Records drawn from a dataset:
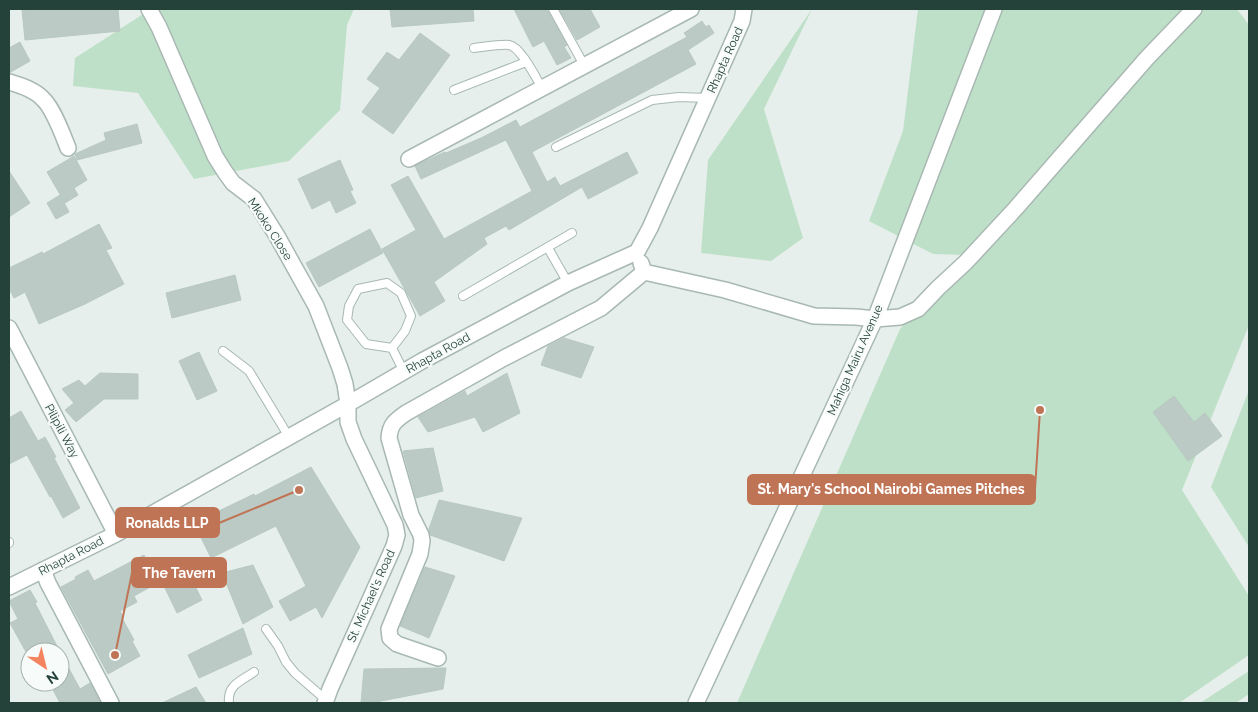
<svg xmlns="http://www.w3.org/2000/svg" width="1258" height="712" viewBox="0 0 1258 712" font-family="Raleway,sans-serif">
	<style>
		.green { fill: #bfe0c8 }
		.building { fill: #bbcac4; stroke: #b8c9c2 }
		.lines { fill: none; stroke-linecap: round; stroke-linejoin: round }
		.service-casing { stroke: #a8b8b2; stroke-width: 10 }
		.minor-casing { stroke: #a8b8b2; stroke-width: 18 }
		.service { stroke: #fff; stroke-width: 8 }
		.minor { stroke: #fff; stroke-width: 15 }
		.labels { text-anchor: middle; stroke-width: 4.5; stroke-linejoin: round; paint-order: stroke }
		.street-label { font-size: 12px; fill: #24423a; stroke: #f7fbf9 }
		.leader { fill: none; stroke: #c07456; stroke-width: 2 }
		.callout-dot { fill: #c07456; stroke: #f7fbf9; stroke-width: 2 }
		.callout { fill: #c07456; stroke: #c07456; stroke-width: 2 }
		.callout-label { font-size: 14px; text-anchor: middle; font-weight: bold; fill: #fff }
	</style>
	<rect width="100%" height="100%" fill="#e6efeb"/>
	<path class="green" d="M 151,9 L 354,9 L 347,25 L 340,110 L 289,161 L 194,179 L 138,93 L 73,86 L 75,58 Z
		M 812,9 L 764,109 L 803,238 L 771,261 L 701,253 L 708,160 Z
		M 918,9 L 1237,9 L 1249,25 L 1249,325 L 1182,490 L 1249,596 L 1249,655 L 1179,703 L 737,703 L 900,329 L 965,255 L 933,254 L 869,221 L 903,131 Z
		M 1249,390 L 1249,547 L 1211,487 Z
		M 1249,671 L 1249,694 L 1236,703 L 1200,703 Z"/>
	<path class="building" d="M 38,9 L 118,9 L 120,31 L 25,40 L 22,10 Z
		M 390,9 L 473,9 L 474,21 L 392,27 Z
		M 514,9 L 547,9 L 567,45 L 564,47 L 571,58 L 557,65 L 544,41 L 533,47 Z
		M 559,9 L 590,9 L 600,27 L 577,40 Z
		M 702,21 L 706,27 L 709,25 L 714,33 L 688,50 L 696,64 L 532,152 L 547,182 L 555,177 L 560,186 L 627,152 L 638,173 L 588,199 L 582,187 L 509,230 L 506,226 L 484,238 L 487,244 L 434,282 L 445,301 L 420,316 L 382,249 L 416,230 L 391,185 L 408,176 L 444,239 L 532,191 L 506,140 L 421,179 L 415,166 L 445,152 L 446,153 L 481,138 L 516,120 L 520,127 L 687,37 L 684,33 Z
		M 420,33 L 450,55 L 393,134 L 362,112 L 380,88 L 367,79 L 387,52 L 399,60 Z
		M 20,42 L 30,61 L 9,73 L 9,48 Z
		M 137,124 L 142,143 L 77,160 L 75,154 L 106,140 L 104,133 Z
		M 74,156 L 87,180 L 74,188 L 78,195 L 65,203 L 47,172 Z
		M 340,160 L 353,190 L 350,191 L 356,203 L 336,213 L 330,200 L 312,209 L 298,179 Z
		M 9,171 L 30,203 L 9,217 Z
		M 60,195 L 69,212 L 56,219 L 47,203 Z
		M 99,224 L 112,248 L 106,250 L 124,284 L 85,304 L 39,324 L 25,292 L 14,298 L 9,288 L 9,268 L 42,252 L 43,254 Z
		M 370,229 L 383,253 L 319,287 L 306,263 Z
		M 235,275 L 241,300 L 172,318 L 166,293 Z
		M 564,338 L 594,347 L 581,378 L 541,365 L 548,346 Z
		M 199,352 L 217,391 L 197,400 L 179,361 Z
		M 100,373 L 138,374 L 138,399 L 104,399 L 76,422 L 65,410 L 74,403 L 62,389 L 79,380 L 85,386 Z
		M 507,373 L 520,413 L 483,432 L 475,417 L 428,432 L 418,417 L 465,391 L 467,396 Z
		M 1174,396 L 1194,422 L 1205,413 L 1222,436 L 1188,461 L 1153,412 Z
		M 21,411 L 38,441 L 45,437 L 56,457 L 54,458 L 80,508 L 63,518 L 51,496 L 50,497 L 27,455 L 9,464 L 9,418 Z
		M 433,448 L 443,491 L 416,498 L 403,451 Z
		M 311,467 L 360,547 L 322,618 L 316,607 L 290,621 L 279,601 L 306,586 L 276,526 L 211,558 L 194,523 L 254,494 L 255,496 Z
		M 439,500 L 522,518 L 504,561 L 430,535 L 429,529 Z
		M 144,555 L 152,571 L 174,559 L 182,572 L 162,582 L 161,581 L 134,596 L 137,602 L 120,611 L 123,617 L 122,618 L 134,640 L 132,641 L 140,656 L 108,674 L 61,587 L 76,579 L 75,577 L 88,570 L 94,581 Z
		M 253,565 L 273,607 L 243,624 L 222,573 Z
		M 425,567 L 455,576 L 429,638 L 400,626 Z
		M 192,580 L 202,600 L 177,613 L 164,586 Z
		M 30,590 L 37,602 L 35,603 L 60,652 L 26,652 L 10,623 L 18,619 L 9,601 Z
		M 243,628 L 252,654 L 199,678 L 188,655 Z
		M 60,652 L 80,689 L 90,683 L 101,703 L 60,703 L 49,682 L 60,682 Z
		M 446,668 L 443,689 L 371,703 L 361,703 L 364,669 Z
		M 196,687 L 206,703 L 162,703 Z"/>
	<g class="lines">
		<defs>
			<path id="service" d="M 553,9 L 584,65
				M 474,48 C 483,47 501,44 509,45 C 521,47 536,78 542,88
				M 454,90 L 526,62
				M 556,147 L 652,100 L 679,97 L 708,98
				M 548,248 L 568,283
				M 463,296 L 572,233
				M 392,348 L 366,344 L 347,320 L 349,306 L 358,289 L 387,283 L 401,293 L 411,316 L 405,331 L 392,348 L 404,372
				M 223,351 L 249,371 L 289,437
				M 9,542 L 9,543
				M 266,629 L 278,646 L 286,662 L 295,673 L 326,700
				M 229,703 C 227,685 241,681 254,672"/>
			<path id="minor" d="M 149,9 L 159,27 L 215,156 L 225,172 L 233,183 L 254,199 L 277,236 L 316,306 L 340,368 L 345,384 L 348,404 L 348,422 L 354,439 L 395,525 L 397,535 L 394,546 L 330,689 L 325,703
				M 9,82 C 20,85 35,90 43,99 C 53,108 63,135 68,148
				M 409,159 L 691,9
				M 644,272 L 725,290 L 814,316 L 856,317 L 875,319 L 900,317 L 918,309 L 938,288 L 966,262 L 1016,208 L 1147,58 L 1194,9
				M 9,328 L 116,534
				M 43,570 L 48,583 L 111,703
				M 9,587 L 116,534 L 348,404 L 422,361 L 568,283 L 637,252 L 650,228 L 742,21 L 744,9
				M 438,658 L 397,644 L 390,638 L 389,629 L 420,554 L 422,541 L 421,535 L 411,515 L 389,438 C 390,424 395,421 406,413 L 504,358 L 601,308 L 644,272 L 641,263
				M 696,703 L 875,319 L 994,9"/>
		</defs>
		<use href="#service" class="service-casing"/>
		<use href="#minor" class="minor-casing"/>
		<use href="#service" class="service"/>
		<use href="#minor" class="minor"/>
	</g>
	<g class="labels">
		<g class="street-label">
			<text transform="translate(725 60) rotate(-66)" y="4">Rhapta Road</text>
			<text transform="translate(270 229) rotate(57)" y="4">Mkoko Close</text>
			<text transform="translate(438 353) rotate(-29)" y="4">Rhapta Road</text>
			<text transform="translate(855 360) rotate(-66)" y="4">Mahiga Mairu Avenue</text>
			<text transform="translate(62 431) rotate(62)" y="4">Pilipili Way</text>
			<text transform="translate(71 556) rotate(-27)" y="4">Rhapta Road</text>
			<text transform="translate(371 596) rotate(-66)" y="4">St. Michael's Road</text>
		</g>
	</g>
	<path class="leader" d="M1040 410L1035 489M299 490L219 523M115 655L132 573"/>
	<g class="callout-dot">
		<circle cx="1040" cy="410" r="5"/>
		<circle cx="299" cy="490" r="5"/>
		<circle cx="115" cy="655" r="5"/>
	</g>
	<g class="callout">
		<rect x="748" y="475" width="287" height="29" rx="5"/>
		<rect x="116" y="508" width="103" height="29" rx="5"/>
		<rect x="132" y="558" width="94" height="29" rx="5"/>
	</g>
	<g class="callout-label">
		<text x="891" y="494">St. Mary's School Nairobi Games Pitches</text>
		<text x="167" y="528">Ronalds LLP</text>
		<text x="179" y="578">The Tavern</text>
	</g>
	<rect width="1258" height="712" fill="none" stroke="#24423a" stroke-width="20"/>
	<g transform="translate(45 667) rotate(145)"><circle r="24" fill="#f7fbf9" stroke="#a3b1ad"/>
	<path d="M0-4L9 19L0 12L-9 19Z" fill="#f4845f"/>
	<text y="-8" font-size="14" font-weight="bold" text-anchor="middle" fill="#24423a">N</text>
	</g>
</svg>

INSTRUCTIONS TO FOLLOW | Go through the records above, find every line with the word "service", and list those lines.

SOLUTION TO THIS EXERCISE |
		.service-casing { stroke: #a8b8b2; stroke-width: 10 }
		.service { stroke: #fff; stroke-width: 8 }
			<path id="service" d="M 553,9 L 584,65
		<use href="#service" class="service-casing"/>
		<use href="#service" class="service"/>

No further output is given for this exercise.